National Caregivers Day came—and went—with minimal pomp and circumstance. Absent were the perfectly curated posts and pageantry that dominate social media feeds on other honorific days. Perhaps, the day’s lack of visibility is indicative of the invisible labor performed by 53 million caregivers across the U.S.
A shift in gender roles, intergenerational dynamics, and a global pandemic has changed the image, and role, of a caregiver. According to a report by AARP and the National Alliance for Caregiving (NAC), more than 1 in 5 adults are now unpaid family caregivers devoting time, attention, and resources to a young child, an ill spouse or partner, a disabled relative, or an aging parent.
According to a new report from Harvard Business School researchers Joe Fuller and Manjari Raman, 75% of employees have dual caregiving and work responsibilities, with the vast majority indicating these responsibilities are negatively affecting their productivity in the workplace.
“American companies are facing a caregiving crisis – they just refuse to acknowledge it,” says Joseph Fuller, co-author of the HBR study about the lack of employer awareness. It turns out, among self-professed caregivers, only 28% were willing to admit that caregiving harmed their careers. With employees keeping mum and employers being slow to create a culture of care, it’s no wonder forty-nine percent of executives said they had left a job over caregiving.
Although men’s caregiving responsibilities have increased throughout the years, and during the pandemic, women still make up 66 percent of the caregiving population. The time these women have to take out of the workforce for caregiving leads to lost wages from reduced work hours, family leave, or early retirement.
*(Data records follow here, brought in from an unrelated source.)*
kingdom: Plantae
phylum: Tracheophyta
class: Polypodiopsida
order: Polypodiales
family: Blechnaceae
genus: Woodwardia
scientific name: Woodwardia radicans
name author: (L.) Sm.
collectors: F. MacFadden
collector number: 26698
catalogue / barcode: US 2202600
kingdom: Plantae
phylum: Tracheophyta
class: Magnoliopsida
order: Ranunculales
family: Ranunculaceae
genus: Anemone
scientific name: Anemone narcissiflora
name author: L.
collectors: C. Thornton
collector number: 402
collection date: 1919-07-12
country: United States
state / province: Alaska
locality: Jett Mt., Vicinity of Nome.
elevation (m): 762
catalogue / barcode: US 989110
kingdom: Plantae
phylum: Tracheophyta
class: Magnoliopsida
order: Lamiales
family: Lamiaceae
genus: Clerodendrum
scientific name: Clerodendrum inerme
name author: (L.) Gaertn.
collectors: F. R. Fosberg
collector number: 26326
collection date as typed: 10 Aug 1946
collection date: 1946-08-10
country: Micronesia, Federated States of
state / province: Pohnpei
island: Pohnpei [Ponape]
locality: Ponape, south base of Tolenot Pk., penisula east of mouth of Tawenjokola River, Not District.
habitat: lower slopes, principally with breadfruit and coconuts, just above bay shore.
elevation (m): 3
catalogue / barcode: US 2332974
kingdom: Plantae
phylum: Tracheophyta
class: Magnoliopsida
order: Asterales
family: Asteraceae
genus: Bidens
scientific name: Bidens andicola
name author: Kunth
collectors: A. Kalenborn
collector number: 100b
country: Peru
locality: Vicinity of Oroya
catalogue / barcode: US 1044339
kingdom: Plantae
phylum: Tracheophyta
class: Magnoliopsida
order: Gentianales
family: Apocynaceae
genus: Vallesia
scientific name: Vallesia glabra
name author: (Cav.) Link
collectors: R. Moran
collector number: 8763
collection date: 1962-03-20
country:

According to a study conducted by the MetLife Mature Market Institute, in conjunction with the National Alliance for Caregiving and the New York Medical College, for the typical woman, the lost wages due to dropping out of the labor force because of adult caregiving responsibilities averages nearly $143,000.
“Demographic trends and the changing role of women in the workforce mean that employers must “do the math” when it comes to care. By not accounting for costs like reduced productivity and increased turnover, employers leave money on the table when it comes to care,” shared Joseph Fuller on the On the Behind Bundle podcast.